The nurse just shrugged. She was surely used to crying children.
“The doctor will be right in,” she said.
Waiting tensely in the doctor’s office, Martha hoped they weren’t making an awful mistake. She and Jonathan had been reluctant to let anyone examine little Clark, but his nonstop crying had left them no choice. Besides the fact that neither of them was getting any sleep, she couldn’t help worrying that there might be something seriously wrong.
What do we really know about him? she wondered for what seemed like the millionth time. Or what he needs to survive?
After a few minutes, Dr. Whitaker joined them in the office. The avuncular silver-haired pediatrician was a fixture in the Kents’ small rural community. Bifocals rested upon his nose as a concession to his aging eyes. He had delivered most of the babies of the Smallville, with the notable exception of Clark.

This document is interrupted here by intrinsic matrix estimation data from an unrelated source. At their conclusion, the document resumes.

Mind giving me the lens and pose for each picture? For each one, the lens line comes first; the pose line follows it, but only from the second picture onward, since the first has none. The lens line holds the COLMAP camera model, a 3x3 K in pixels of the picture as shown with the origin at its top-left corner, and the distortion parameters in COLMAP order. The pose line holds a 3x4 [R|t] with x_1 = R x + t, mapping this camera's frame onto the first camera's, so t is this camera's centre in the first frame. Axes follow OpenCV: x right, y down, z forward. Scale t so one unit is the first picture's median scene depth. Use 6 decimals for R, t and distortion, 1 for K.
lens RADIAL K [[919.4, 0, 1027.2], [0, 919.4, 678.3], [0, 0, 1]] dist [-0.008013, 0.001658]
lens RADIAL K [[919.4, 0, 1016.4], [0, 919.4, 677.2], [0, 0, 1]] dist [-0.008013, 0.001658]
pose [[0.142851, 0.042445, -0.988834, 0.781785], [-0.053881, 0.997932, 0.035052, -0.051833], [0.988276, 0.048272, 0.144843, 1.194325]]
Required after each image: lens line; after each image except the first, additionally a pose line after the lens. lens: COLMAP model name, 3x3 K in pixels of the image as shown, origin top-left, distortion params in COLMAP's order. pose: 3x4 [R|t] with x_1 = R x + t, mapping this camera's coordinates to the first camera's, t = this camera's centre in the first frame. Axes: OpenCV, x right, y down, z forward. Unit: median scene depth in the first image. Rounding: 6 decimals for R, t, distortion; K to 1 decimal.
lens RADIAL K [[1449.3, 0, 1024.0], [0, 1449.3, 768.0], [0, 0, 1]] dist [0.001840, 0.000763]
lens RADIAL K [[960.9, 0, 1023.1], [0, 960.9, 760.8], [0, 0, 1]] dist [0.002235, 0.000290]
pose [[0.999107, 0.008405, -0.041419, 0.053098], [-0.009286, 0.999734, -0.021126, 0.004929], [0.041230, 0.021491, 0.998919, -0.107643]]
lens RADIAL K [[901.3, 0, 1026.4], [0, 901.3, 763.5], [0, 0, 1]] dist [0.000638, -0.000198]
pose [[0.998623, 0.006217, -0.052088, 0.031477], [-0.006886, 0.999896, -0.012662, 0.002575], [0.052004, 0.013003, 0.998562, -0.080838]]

He took the wailing infant from Martha and placed him gently on the examination table. Martha gripped Jonathan’s hand as the doctor conducted a routine inspection, checking out his heart, lungs, and reflexes. Peering into Clark’s throat and ears, he didn’t appear to find anything alarming.
“It’s colic,” he pronounced. “Newborns have a built-in mechanism for tuning out sights and sounds. When that mechanism falls away, some babies become overwhelmed. Clark’s probably just more sensitive than most.”
But how sensitive? Martha fretted.
Dr. Whitaker produced a portable electronic device with a cord that was attached to a small earplug. He sterilized Clark’s ear with a cloth wipe, then inserted the tip of the probe into it.
“This is a test to measure hearing response,” he explained. “Don’t worry, it’s completely painless—lots of babies sleep through the procedure.”
Jonathan Kent frowned. His tanned, weathered features bespoke a life spent working outdoors. A few years older than his wife, he eyed the test apprehensively.
“I’m not sure that’s a good—” he began.
The doctor flicked a switch, activating the apparatus, which sent an acoustic signal into the baby’s ear. In theory, the device would measure the ear’s response to the sounds.
But not Clark.
The baby’s screams increased in volume. A deafening shriek shattered every window in the office—and beyond. Out in the waiting room, a gumball machine cracked open, spilling candy-colored spheres onto the floor. The nurse’s coffee mug came apart in her hand. An aquarium full of colorful fish exploded, flooding the reception area. Staff and patients rushed to rescue the gasping fish, which were tossed into paper cups filled with tap water. Broken glass crunched beneath their feet.